These frameworks permit both efficient scaling across large fleets of fine-tuned models and real-time task-specific adaptation.

6. Heterogeneous and Distributed Hardware Optimization

Maximizing cost-effectiveness and utilization often requires exploiting hardware heterogeneity and distributed resources:

  • Mélange models serving allocation as a cost-aware bin-packing problem, systematically profiling request size, rate, and SLOs against diverse GPU types (e.g., L4, A10G, A100, H100). It uses integer linear programming to assign request slices to GPU types and recommends an optimal hardware mix. Empirical evaluation shows up to 77% reduction in deployment cost under conversational loads, and robust SLO attainment (>99.5–99.95%) across real-world workloads (Griggs et al., 22 Apr 2024).
  • MoLink enables cost-efficient LLM serving on weakly networked, heterogeneous consumer GPUs using dynamic micro-batch scheduling, prioritized chunked transmission, and layer assignment proportional to compute capacity. This yields up to 458% throughput improvements and 151% higher cost-profit margins over high-end GPU baselines (Jin et al., 7 Jul 2025).

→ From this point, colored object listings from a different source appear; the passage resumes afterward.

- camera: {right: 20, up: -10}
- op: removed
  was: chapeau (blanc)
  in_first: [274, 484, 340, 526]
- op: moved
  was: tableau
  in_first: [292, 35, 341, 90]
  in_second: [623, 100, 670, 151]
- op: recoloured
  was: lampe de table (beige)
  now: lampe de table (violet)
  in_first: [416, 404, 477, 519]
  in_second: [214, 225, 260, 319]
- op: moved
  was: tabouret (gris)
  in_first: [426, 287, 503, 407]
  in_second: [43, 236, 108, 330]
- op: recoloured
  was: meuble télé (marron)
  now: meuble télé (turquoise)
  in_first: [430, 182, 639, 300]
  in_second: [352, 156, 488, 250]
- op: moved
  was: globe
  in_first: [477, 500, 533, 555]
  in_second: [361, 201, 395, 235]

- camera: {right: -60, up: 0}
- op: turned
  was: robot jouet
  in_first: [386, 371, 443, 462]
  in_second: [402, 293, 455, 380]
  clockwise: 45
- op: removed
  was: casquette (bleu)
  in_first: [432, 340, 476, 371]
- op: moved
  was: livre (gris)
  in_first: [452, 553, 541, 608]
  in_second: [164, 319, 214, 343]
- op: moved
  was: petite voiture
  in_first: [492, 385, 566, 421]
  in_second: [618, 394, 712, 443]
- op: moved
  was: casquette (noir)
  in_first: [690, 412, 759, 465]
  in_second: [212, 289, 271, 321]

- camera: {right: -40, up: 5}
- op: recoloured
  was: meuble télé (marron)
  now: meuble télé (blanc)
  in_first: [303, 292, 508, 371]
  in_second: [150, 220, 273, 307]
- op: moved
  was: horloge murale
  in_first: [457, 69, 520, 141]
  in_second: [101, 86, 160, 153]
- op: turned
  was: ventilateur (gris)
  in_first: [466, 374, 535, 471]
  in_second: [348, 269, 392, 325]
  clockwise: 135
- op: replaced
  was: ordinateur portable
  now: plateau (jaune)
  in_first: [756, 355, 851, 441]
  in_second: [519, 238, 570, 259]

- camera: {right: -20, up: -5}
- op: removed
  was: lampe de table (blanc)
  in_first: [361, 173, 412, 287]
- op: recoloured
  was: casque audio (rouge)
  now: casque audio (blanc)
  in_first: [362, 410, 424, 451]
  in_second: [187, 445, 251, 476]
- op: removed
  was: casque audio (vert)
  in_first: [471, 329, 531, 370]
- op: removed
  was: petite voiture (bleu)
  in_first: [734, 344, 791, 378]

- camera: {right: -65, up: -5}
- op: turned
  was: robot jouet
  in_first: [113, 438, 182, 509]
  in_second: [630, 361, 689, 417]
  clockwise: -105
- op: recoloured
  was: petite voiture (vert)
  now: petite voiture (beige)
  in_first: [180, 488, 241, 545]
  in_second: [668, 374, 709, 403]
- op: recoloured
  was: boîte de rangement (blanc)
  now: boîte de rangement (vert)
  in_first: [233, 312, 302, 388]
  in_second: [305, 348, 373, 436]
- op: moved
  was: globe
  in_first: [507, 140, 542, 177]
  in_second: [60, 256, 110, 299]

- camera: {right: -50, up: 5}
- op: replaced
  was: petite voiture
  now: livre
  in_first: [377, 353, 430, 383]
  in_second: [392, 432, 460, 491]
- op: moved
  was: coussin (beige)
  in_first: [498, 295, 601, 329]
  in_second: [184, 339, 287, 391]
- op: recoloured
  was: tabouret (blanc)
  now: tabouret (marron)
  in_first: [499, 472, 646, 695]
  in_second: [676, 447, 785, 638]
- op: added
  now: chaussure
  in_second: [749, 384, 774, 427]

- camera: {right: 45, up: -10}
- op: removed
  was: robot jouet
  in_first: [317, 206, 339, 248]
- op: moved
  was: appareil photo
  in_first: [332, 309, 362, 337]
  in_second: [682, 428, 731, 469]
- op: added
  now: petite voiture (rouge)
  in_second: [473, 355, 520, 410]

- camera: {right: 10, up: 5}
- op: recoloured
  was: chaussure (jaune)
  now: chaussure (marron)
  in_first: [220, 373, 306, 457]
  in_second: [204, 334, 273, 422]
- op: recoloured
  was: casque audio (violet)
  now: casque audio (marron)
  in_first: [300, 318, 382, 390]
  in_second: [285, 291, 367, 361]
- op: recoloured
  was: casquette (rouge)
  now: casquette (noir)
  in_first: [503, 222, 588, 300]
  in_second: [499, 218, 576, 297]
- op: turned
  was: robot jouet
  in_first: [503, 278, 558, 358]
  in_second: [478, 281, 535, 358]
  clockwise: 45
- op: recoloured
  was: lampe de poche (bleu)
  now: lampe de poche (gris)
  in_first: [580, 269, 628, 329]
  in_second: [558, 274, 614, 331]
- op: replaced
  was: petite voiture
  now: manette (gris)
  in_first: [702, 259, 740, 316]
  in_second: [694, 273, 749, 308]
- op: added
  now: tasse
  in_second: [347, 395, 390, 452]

Efficient mapping of workload slices and prioritization of network resources are essential to achieving high utilization and minimal cost across heterogeneously provisioned infrastructures.

7. Precision Reduction and Format Optimization

Reducing arithmetic and memory precision is indispensable for cost-effective, high-throughput LLM serving on modern accelerators:

  • Block Floating-Point (BFP) and Microscaling Extensions: MX+ extends BFP to specifically increase precision for per-block outliers by reusing the exponent field as additional mantissa bits for the block maximum. MX+ achieves quality close to 6-bit quantization at the storage and bandwidth cost of 4.5 bits per element, with negligible runtime overhead when hardware-accelerated (Lee et al., 16 Oct 2025).
  • Low-Precision Serving: Real-world deployments employ low-bit quantization of weights, KV cache, and activations, together with hardware and software adaptation for generalized deployment (e.g., TensorRT-LLM, Triton) (Lee et al., 16 Oct 2025, Yao et al., 23 Jul 2024).

Adaptive format selection based on model, hardware, and workload profile is essential for maximizing tokens-per-second-per-dollar efficiency at scale.


Efficient LLM serving advances through an overview of batching/scheduling innovation, memory and cache management, precision reduction, elastic adaptation, and heterogeneity-aware resource allocation. These approaches collectively enable order-of-magnitude improvements in cost, throughput, and latency, facilitating broad and robust deployment of LLM-powered systems across increasingly diverse hardware and workload environments.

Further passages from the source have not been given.